What you need to do: Line by line, retype the data exactly as it is given.

[Records from a dataset]

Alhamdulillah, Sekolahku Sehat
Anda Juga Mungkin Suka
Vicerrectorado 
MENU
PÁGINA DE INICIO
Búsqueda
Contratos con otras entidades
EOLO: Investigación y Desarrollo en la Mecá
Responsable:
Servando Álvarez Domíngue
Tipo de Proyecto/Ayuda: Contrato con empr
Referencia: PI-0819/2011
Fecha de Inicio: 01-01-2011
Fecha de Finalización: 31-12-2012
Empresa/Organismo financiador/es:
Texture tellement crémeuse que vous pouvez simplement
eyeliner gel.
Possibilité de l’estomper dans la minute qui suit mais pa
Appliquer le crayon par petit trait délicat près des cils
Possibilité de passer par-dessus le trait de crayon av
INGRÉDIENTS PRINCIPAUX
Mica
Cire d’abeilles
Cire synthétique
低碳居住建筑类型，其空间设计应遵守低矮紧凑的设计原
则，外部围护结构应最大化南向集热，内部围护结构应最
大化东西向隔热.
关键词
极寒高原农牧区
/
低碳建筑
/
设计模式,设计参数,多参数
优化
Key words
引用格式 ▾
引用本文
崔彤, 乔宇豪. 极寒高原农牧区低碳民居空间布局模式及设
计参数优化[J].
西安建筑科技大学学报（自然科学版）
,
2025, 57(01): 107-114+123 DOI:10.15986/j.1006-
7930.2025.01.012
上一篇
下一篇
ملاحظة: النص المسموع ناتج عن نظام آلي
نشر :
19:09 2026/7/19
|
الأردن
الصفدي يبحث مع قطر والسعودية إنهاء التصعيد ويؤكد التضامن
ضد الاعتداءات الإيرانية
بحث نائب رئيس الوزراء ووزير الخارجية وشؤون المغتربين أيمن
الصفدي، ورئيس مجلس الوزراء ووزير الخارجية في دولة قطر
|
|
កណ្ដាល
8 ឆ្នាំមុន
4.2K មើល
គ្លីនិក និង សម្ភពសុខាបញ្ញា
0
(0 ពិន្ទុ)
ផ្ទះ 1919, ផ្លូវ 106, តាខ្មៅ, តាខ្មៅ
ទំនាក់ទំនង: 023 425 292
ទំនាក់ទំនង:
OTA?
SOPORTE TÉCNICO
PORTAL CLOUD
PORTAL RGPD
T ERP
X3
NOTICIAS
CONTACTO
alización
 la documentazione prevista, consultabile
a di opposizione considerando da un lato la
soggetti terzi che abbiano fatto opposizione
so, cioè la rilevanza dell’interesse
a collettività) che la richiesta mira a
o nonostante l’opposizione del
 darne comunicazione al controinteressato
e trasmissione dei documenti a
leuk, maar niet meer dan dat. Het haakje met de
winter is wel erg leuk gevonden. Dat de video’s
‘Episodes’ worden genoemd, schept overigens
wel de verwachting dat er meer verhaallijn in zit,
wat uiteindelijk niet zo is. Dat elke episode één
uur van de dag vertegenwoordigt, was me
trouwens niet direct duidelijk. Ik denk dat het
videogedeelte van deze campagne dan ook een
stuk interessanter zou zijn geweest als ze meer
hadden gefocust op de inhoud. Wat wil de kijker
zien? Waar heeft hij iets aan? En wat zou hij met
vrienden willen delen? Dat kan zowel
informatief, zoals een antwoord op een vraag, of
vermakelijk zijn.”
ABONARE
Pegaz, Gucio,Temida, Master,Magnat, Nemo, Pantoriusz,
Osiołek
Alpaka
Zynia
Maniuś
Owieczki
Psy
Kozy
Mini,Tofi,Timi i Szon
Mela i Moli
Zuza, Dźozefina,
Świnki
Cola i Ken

Result for this exercise:
Alhamdulillah, Sekolahku Sehat
Anda Juga Mungkin Suka
Vicerrectorado 
MENU
PÁGINA DE INICIO
Búsqueda
Contratos con otras entidades
EOLO: Investigación y Desarrollo en la Mecá
Responsable:
Servando Álvarez Domíngue
Tipo de Proyecto/Ayuda: Contrato con empr
Referencia: PI-0819/2011
Fecha de Inicio: 01-01-2011
Fecha de Finalización: 31-12-2012
Empresa/Organismo financiador/es:
Texture tellement crémeuse que vous pouvez simplement
eyeliner gel.
Possibilité de l’estomper dans la minute qui suit mais pa
Appliquer le crayon par petit trait délicat près des cils
Possibilité de passer par-dessus le trait de crayon av
INGRÉDIENTS PRINCIPAUX
Mica
Cire d’abeilles
Cire synthétique
低碳居住建筑类型，其空间设计应遵守低矮紧凑的设计原
则，外部围护结构应最大化南向集热，内部围护结构应最
大化东西向隔热.
关键词
极寒高原农牧区
/
低碳建筑
/
设计模式,设计参数,多参数
优化
Key words
引用格式 ▾
引用本文
崔彤, 乔宇豪. 极寒高原农牧区低碳民居空间布局模式及设
计参数优化[J].
西安建筑科技大学学报（自然科学版）
,
2025, 57(01): 107-114+123 DOI:10.15986/j.1006-
7930.2025.01.012
上一篇
下一篇
ملاحظة: النص المسموع ناتج عن نظام آلي
نشر :
19:09 2026/7/19
|
الأردن
الصفدي يبحث مع قطر والسعودية إنهاء التصعيد ويؤكد التضامن
ضد الاعتداءات الإيرانية
بحث نائب رئيس الوزراء ووزير الخارجية وشؤون المغتربين أيمن
الصفدي، ورئيس مجلس الوزراء ووزير الخارجية في دولة قطر
|
|
កណ្ដាល
8 ឆ្នាំមុន
4.2K មើល
គ្លីនិក និង សម្ភពសុខាបញ្ញា
0
(0 ពិន្ទុ)
ផ្ទះ 1919, ផ្លូវ 106, តាខ្មៅ, តាខ្មៅ
ទំនាក់ទំនង: 023 425 292
ទំនាក់ទំនង:
OTA?
SOPORTE TÉCNICO
PORTAL CLOUD
PORTAL RGPD
T ERP
X3
NOTICIAS
CONTACTO
alización
 la documentazione prevista, consultabile
a di opposizione considerando da un lato la
soggetti terzi che abbiano fatto opposizione
so, cioè la rilevanza dell’interesse
a collettività) che la richiesta mira a
o nonostante l’opposizione del
 darne comunicazione al controinteressato
e trasmissione dei documenti a
leuk, maar niet meer dan dat. Het haakje met de
winter is wel erg leuk gevonden. Dat de video’s
‘Episodes’ worden genoemd, schept overigens
wel de verwachting dat er meer verhaallijn in zit,
wat uiteindelijk niet zo is. Dat elke episode één
uur van de dag vertegenwoordigt, was me
trouwens niet direct duidelijk. Ik denk dat het
videogedeelte van deze campagne dan ook een
stuk interessanter zou zijn geweest als ze meer
hadden gefocust op de inhoud. Wat wil de kijker
zien? Waar heeft hij iets aan? En wat zou hij met
vrienden willen delen? Dat kan zowel
informatief, zoals een antwoord op een vraag, of
vermakelijk zijn.”
ABONARE
Pegaz, Gucio,Temida, Master,Magnat, Nemo, Pantoriusz,
Osiołek
Alpaka
Zynia
Maniuś
Owieczki
Psy
Kozy
Mini,Tofi,Timi i Szon
Mela i Moli
Zuza, Dźozefina,
Świnki
Cola i Ken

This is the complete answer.